Una vez roto por breve tiempo el hilo
conductor entre el paisaje y el mentado "Cochinito", éste se percata otra
vez de la escena dentro del autobús e incluso, toma verdadera consciencia de
que Agustín a quién se refería era a él y, no a los cerditos enjaulados; pero
aún así, siguió haciéndose el indiferente. Miró entonces a sus parientes que le
sonrieron, respondiendo normalmente de igual forma mientras sujetaba la mano
izquierda de su vieja con la diestra; en un claro gesto de aprobación del
chiste, hecho por su hermano.
Mientras tanto
el viejo vehículo se aproximaba a su destino y los viandantes valle pascuenses,
a lo largo de la avenida Rómulo Gallegos, podían leer en sus costados:
"Transporte Micouqui". Uno que otro observador en las cercanías a la
entrada de la pequeña ciudad sabía de su procedencia porque muy probablemente,
por motivos laborales, habría estado en aquel mismo lugar de donde éste venía;
pues regularmente, cubría la ruta La Atascosa - Valle de la Pascua. Lo cual se
cumplía regularmente en periplos interdiarios de la mañana a la tarde, como una
buena manera de auxiliar a los familiares de quienes trabajaban en la compañía
petrolera —cuyas
operaciones para la época estaban radicadas allá, en aquel pueblito de donde
partía—, en la gestión
de algunos asuntos personales, de salud o de cualquier otra índole de interés
particular. Una merecida y oportuna forma de mejora en la calidad de vida de
esas personas y, de cualquiera que en el camino de la ruta del transporte lo
necesitara, a decir de algunos de los beneficiarios puntuales de dichos viajes;
acreedores circunstanciales de los mismos —claro ejemplo de que, definitivamente, eran aquellos
otros tiempos; en que verdaderamente se podía hablar de cierto valores humanos
como la solidaridad—.
Una vez
llegados al lugar de destino, el punto de bajada era en la plaza Bolívar, desde
donde cada quien tomaba hacia su sitio
de interés. Nosotros por ejemplo, vinimos a sacar nuestra cédula de identidad,
para lo cual al dejar el bus nos dirigimos de primero a una esquina donde había
una arepera muy conocida en la ciudad, que llevaba por nombre: “El Mastranto”.

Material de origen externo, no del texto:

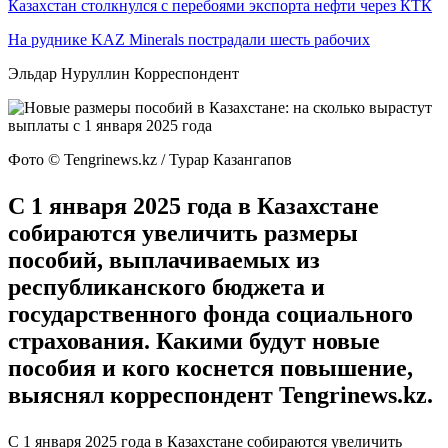
Казахстан столкнулся с перебоями экспорта нефти через КТК
На руднике KAZ Minerals пострадали шесть рабочих
Эльдар Нуруллин Корреспондент
Фото ©️ Tengrinews.kz / Турар Казангапов
С 1 января 2025 года в Казахстане
собираются увеличить размеры
пособий, выплачиваемых из
республиканского бюджета и
государственного фонда социального
страхования. Какими будут новые
пособия и кого коснется повышение,
выяснял корреспондент Tengrinews.kz.
С 1 января 2025 года в Казахстане собираются увеличить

Desde allí, después de conjurar el
hambre con unas arepas, agua y café, sin pérdida de tiempo nos pusimos en
camino hacia nuestro objetivo y, allí mismo empezamos a caminar porque sabíamos
que llevábamos algo de retardo en contra, de lo contrario tendríamos que
enfrentarnos a una cola demasiado larga que hasta pudiera significar que
tuviéramos que volver otro día; pero, hubo un pequeño contratiempo no
considerado. ¡Aah por supuesto! Tuvimos que devolvernos una vez andado unas
tres cuadras para comprar una caja de cigarros a mamá, eso sí, de la
"marca Record" —dijo;
y, sin filtro, además—. Después volvimos a lo nuestro para entonces subir
por una empinada callejuela y al cabo de andar un buen rato y cruzar en una
esquina, nos enfrentamos a un viejo edificio de tres niveles donde colgaba un
pesado aviso en fundición que indicaba, con letras en alto relieve entre dos
escudos: República de Venezuela. Debajo del encabezado, mucho más grande:
"M.R.I − Identificación".
"...Y; colorín colorao, este cuento se ha acabao...!" . Diría don Ramón; el padre de nuestro amigo, hasta entonces indocumentado.
Buenas tardes y, chao pescao...Jeje!